Abstract

Glycogen-storage disease type II, Pompe disease, is caused by the deficiency of acid alpha-D-glucosidase in lysosome. Previously we found that acid alpha-D-glucosidase did exist in the skin fibroblasts and there was also no difference of mRNA in quantity and size of Chinese infantile type Pompe disease patients in Taiwan. However, functional assay of the acid alpha-D-glucosidase of these patients showed its enzyme function to be defective. In the present study, first we identified a substitution site in four Chinese infantile patients with Pompe disease which is a cytidine to adenosine (C1935-->A) transversion at 5' end of exon 14 causing substitution of glutamic acid for aspartic acid at position 645 of the acid alpha-D-glucosidase.
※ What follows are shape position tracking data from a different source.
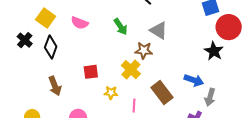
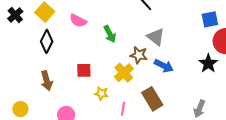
green arrow: (121, 27) -> (110, 34), moved
black cross: (25, 40) -> (15, 15), moved
blue arrow: (194, 80) -> (164, 66), moved

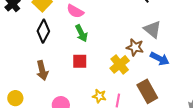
green arrow: (110, 34) -> (81, 33), moved
yellow star: (102, 93) -> (99, 96), moved

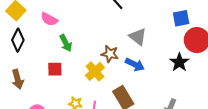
gray triangle: (152, 29) -> (138, 37), moved
green arrow: (81, 33) -> (66, 43), moved

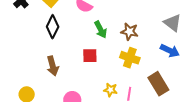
brown star: (110, 54) -> (129, 31), moved
yellow cross: (95, 71) -> (130, 58), turned -30

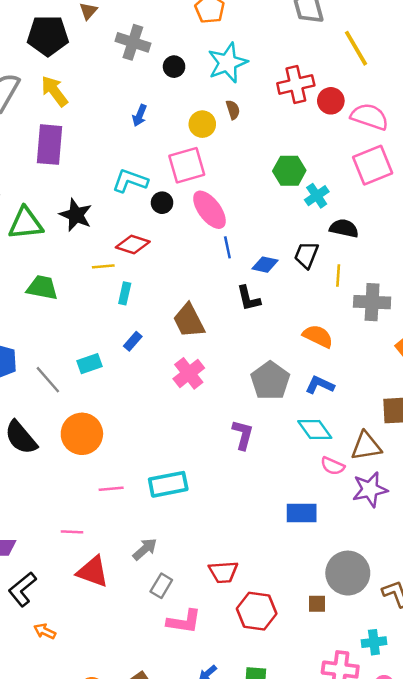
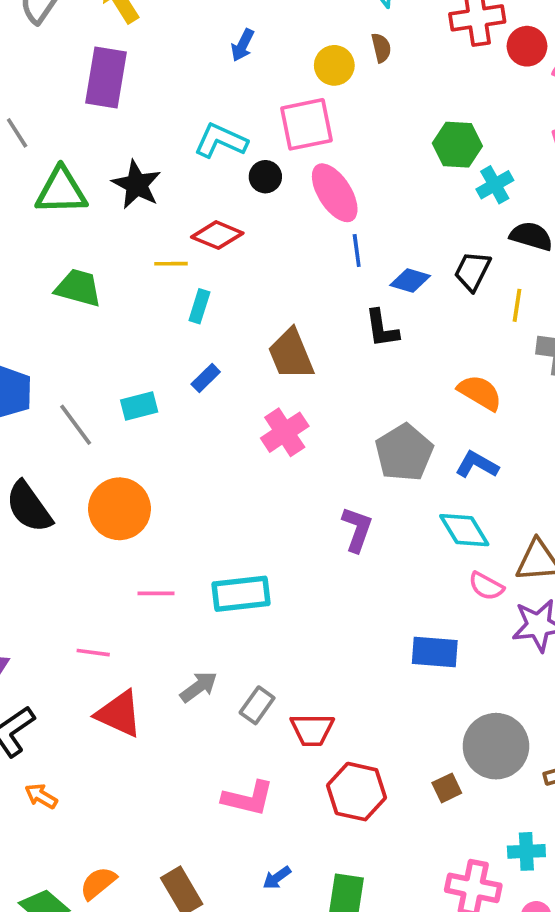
gray rectangle: (161, 586) -> (257, 705), moved
brown square: (317, 604) -> (447, 788), turned -30

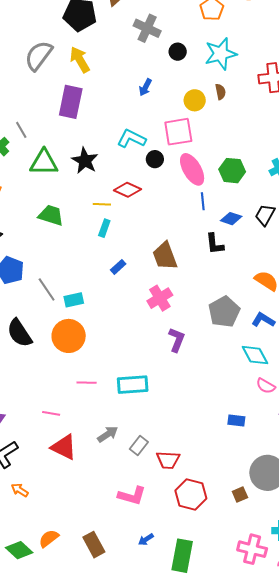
green hexagon: (457, 145) -> (232, 171), moved
cyan rectangle: (199, 306) -> (104, 228), moved
cyan rectangle: (139, 406) -> (74, 300), moved
purple L-shape: (357, 529) -> (177, 340), moved
blue rectangle: (435, 652) -> (236, 420), size x0.7

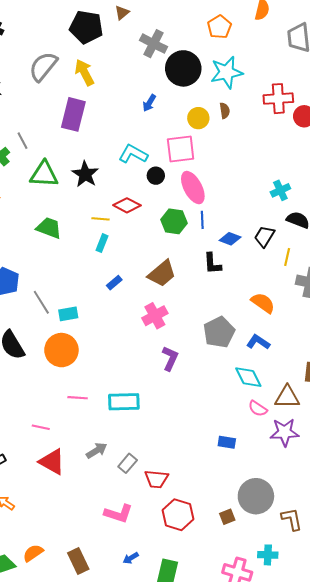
black circle: (178, 52) -> (183, 68), size x2.0
green hexagon: (232, 171) -> (174, 221), moved
brown trapezoid: (165, 256) -> (162, 274), turned -112

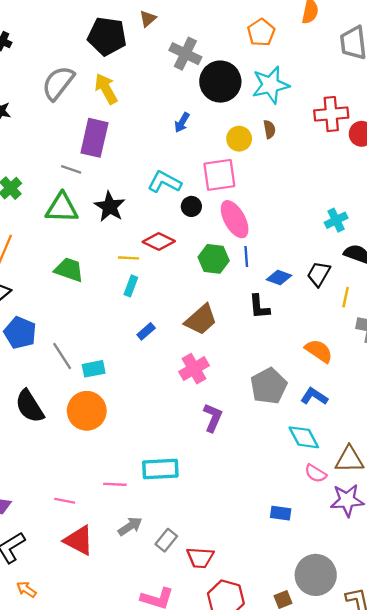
gray line: (23, 141) -> (71, 169), moved, turned -42
pink line: (78, 398) -> (115, 484), moved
This substitution was introduced in wild-type cDNA and expressed in COS-1 cells. The Asp-645-->Glu substitution resulted in significant reduction of acid alpha-D-glucosidase activity. Second, according to the screening data in 25 Chinese Pompe disease patients using digestion of RT-PCR amplified specific fragment with Aat II, the restriction fragment length analysis showed that patients presented the 861 bp band and the normal individuals presented the 728 bp and 133 bp polymorphic bands. We found that the frequency of mutant allele is 0.8 in infantile patients with Chinese Pompe disease and 0 in normal individuals. These results therefore indicate that Asp-645-->Glu mutation results in infantile form of Pompe disease as the major cause in Chinese patients in Taiwan.